What to produce – Take every line from the entries below that includes the word "wine" and copy it.

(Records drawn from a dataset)
....................

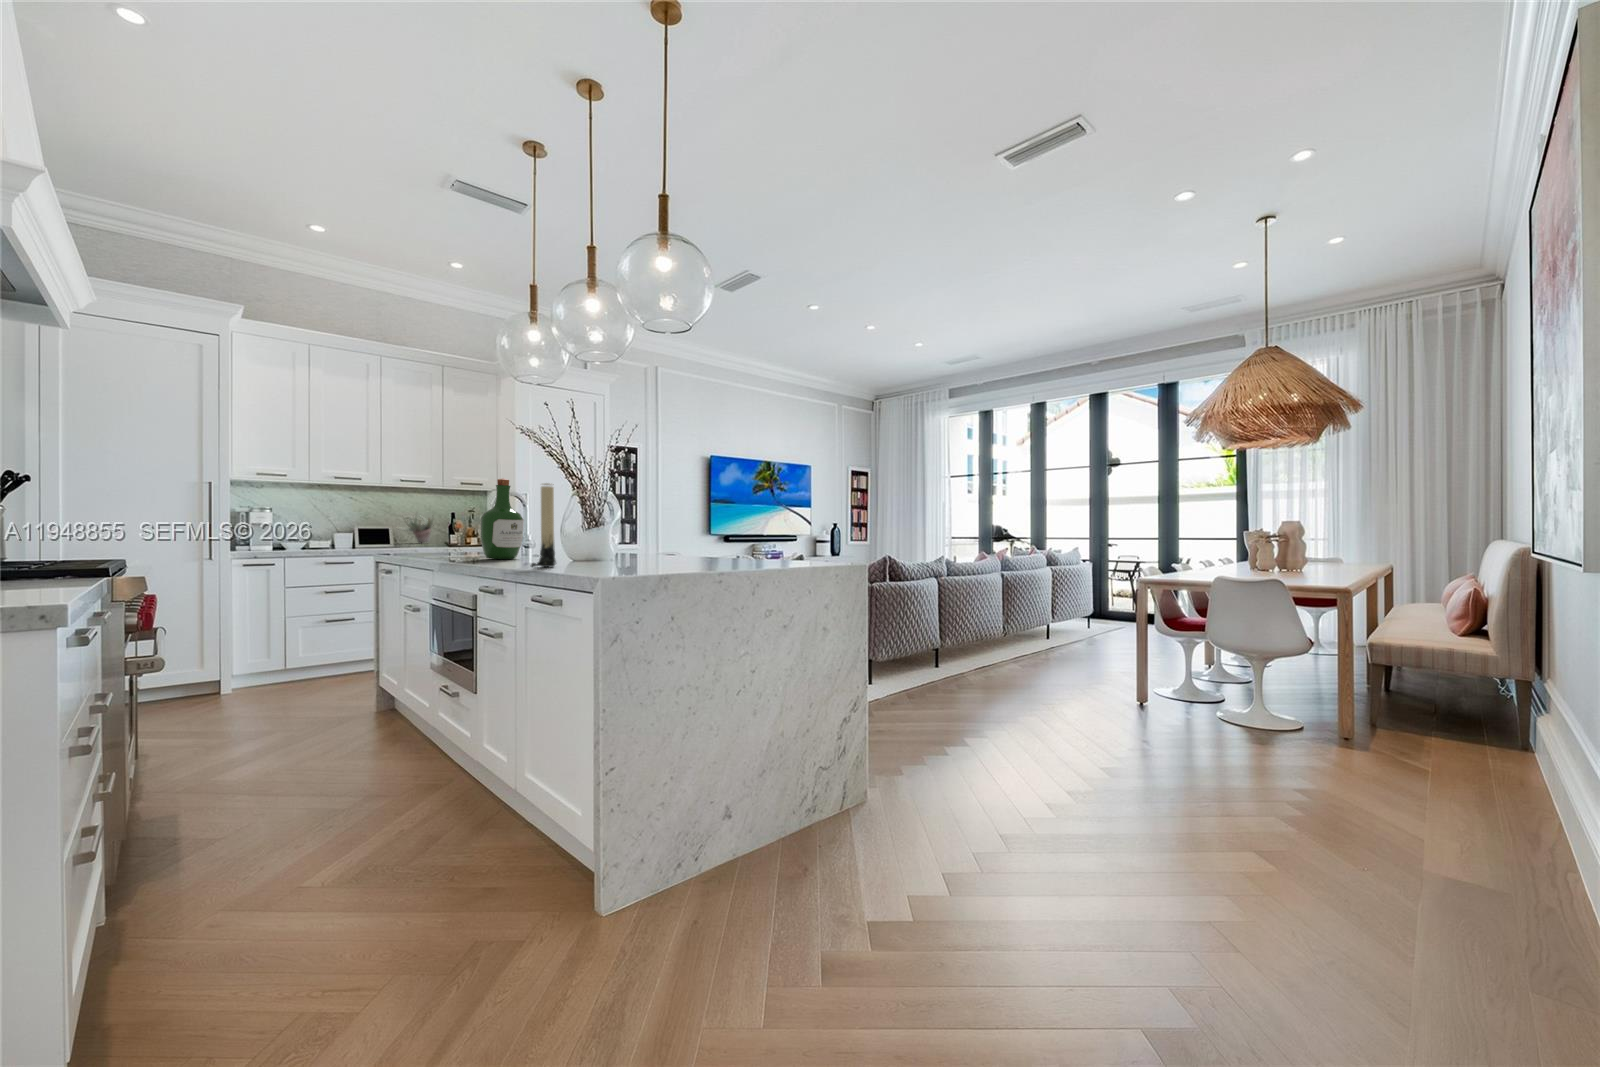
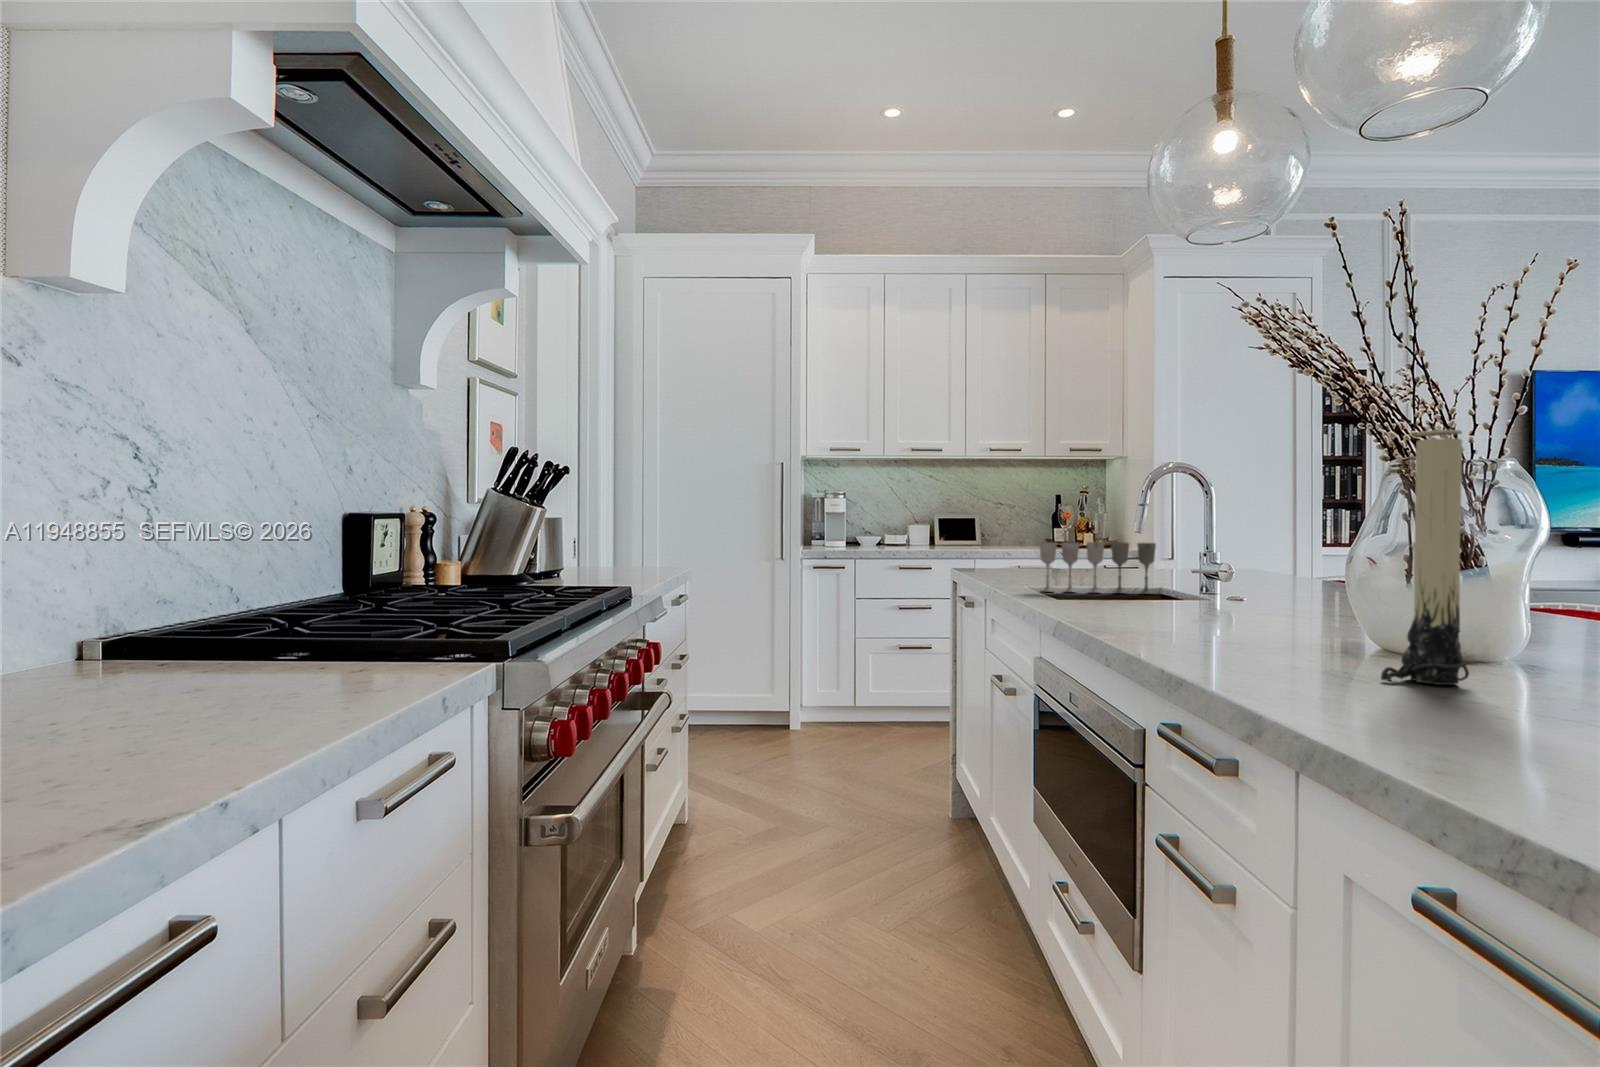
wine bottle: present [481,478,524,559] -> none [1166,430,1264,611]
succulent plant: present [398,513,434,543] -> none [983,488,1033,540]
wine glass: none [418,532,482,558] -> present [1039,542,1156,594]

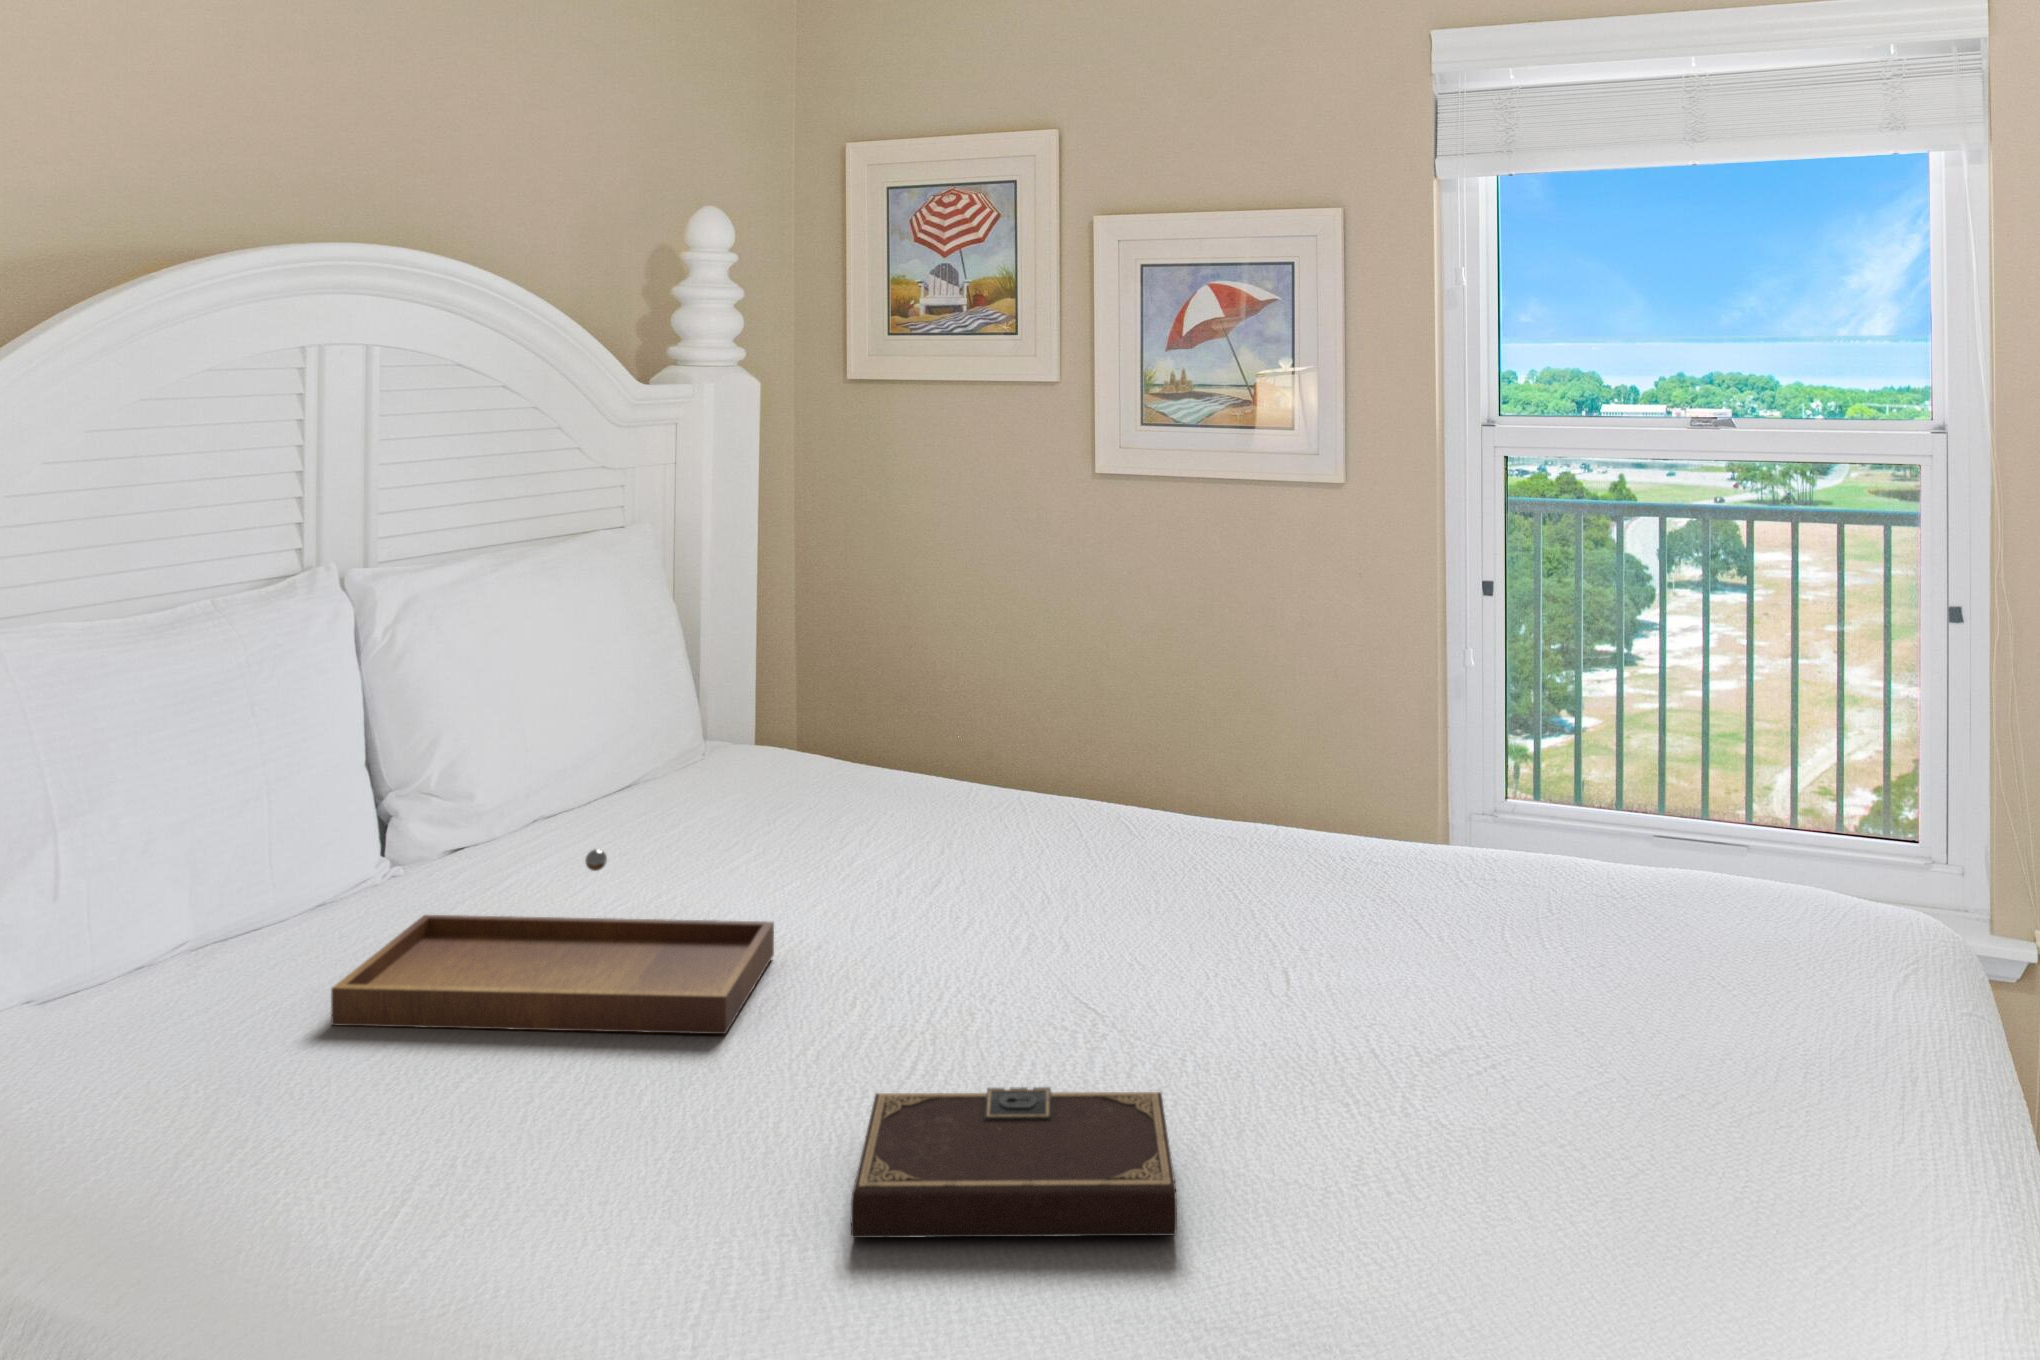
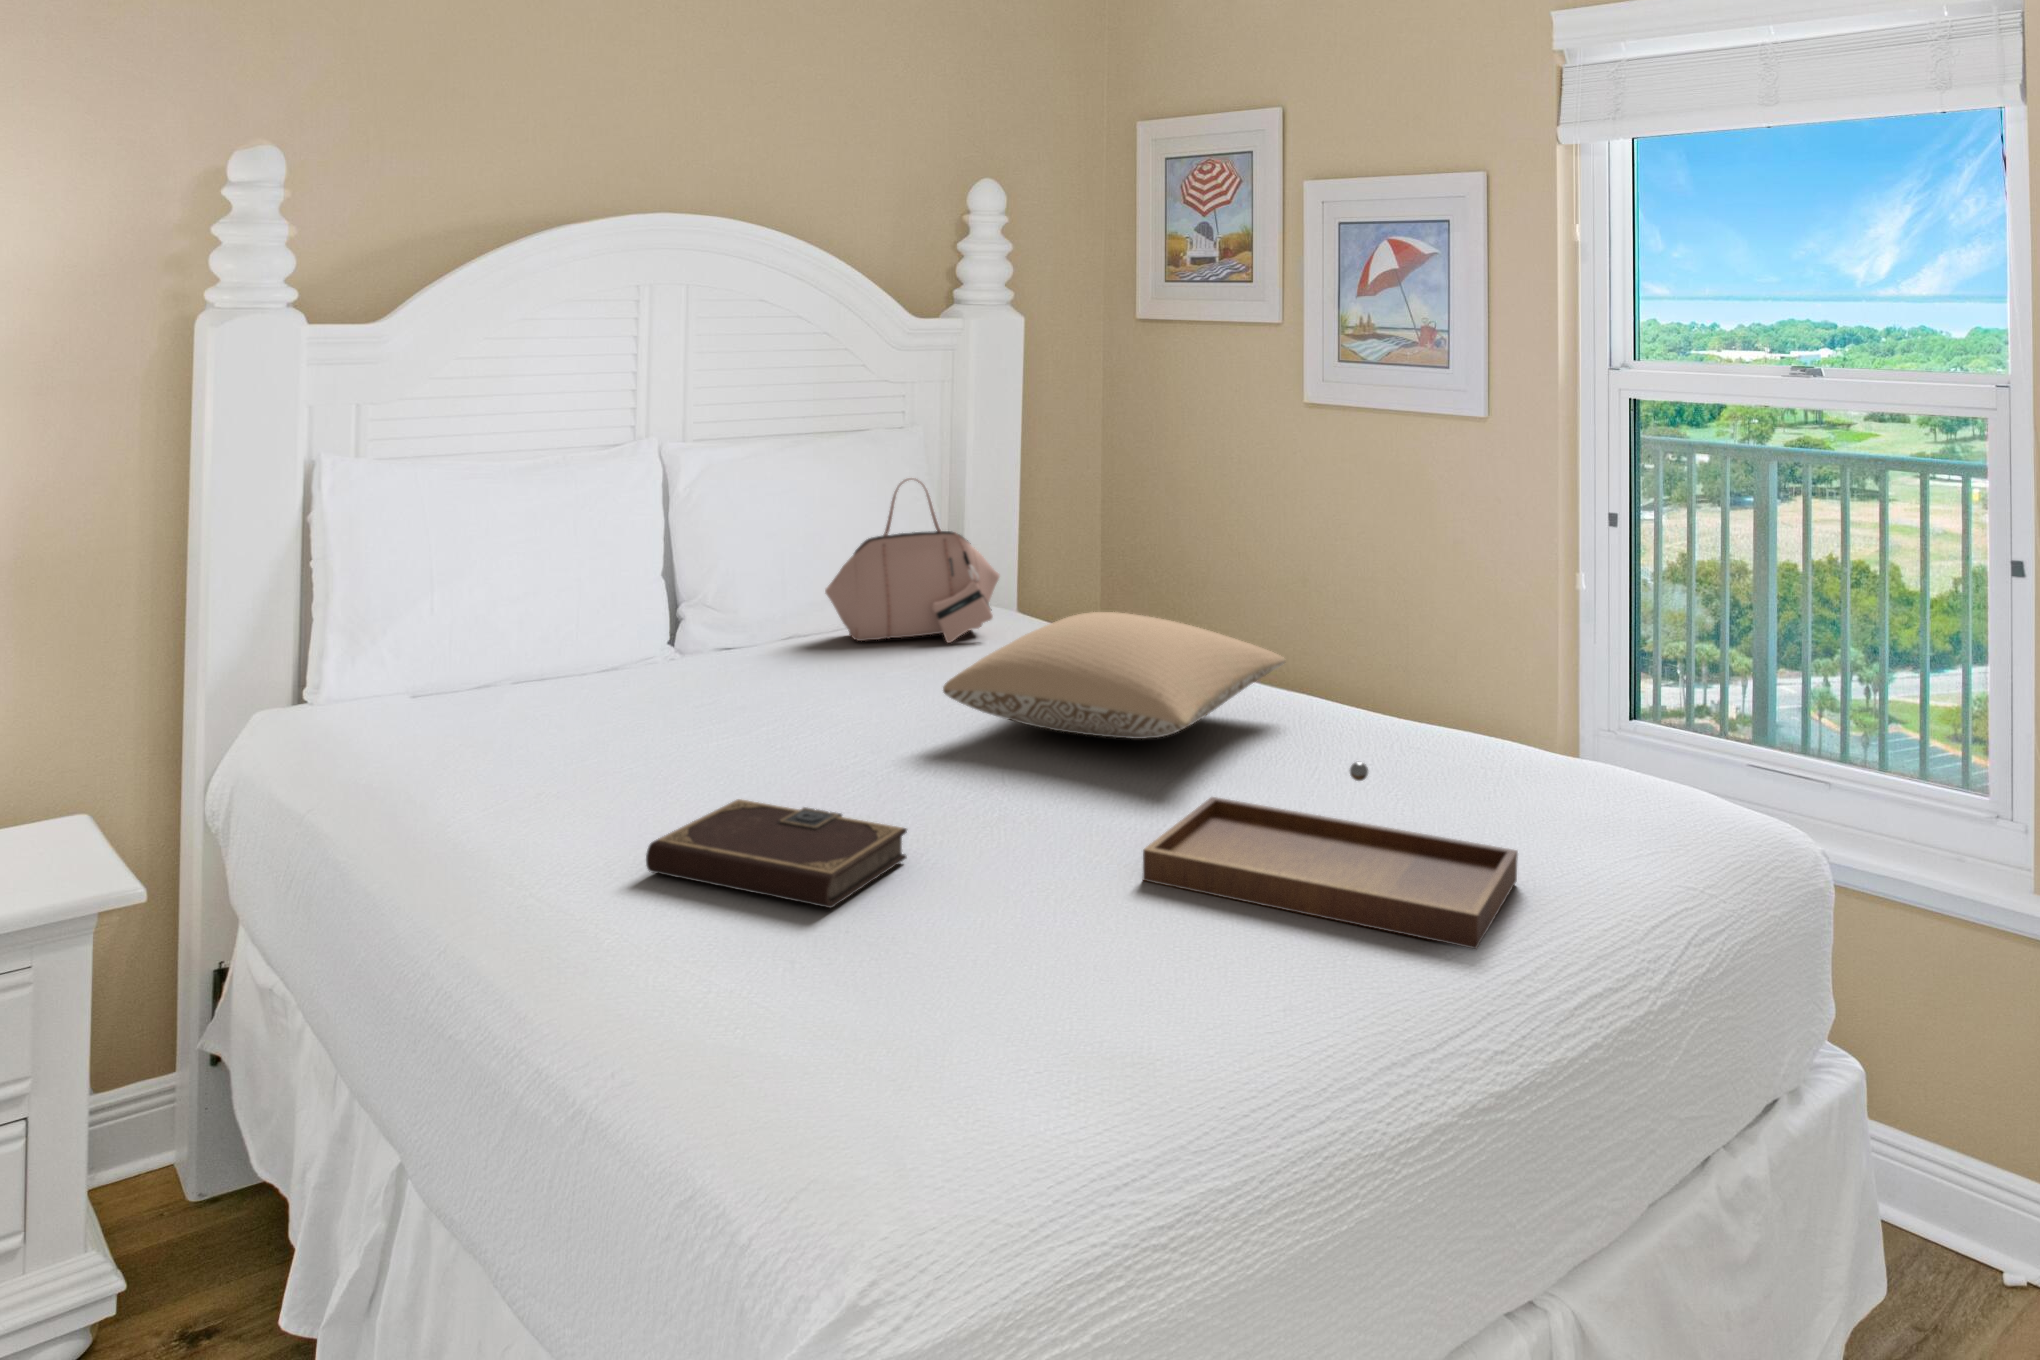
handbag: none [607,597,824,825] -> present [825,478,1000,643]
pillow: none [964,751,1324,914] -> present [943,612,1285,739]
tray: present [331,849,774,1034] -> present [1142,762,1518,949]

....................

Result of this exercise –
wine bottle: present [481,478,524,559] -> none [1166,430,1264,611]
wine glass: none [418,532,482,558] -> present [1039,542,1156,594]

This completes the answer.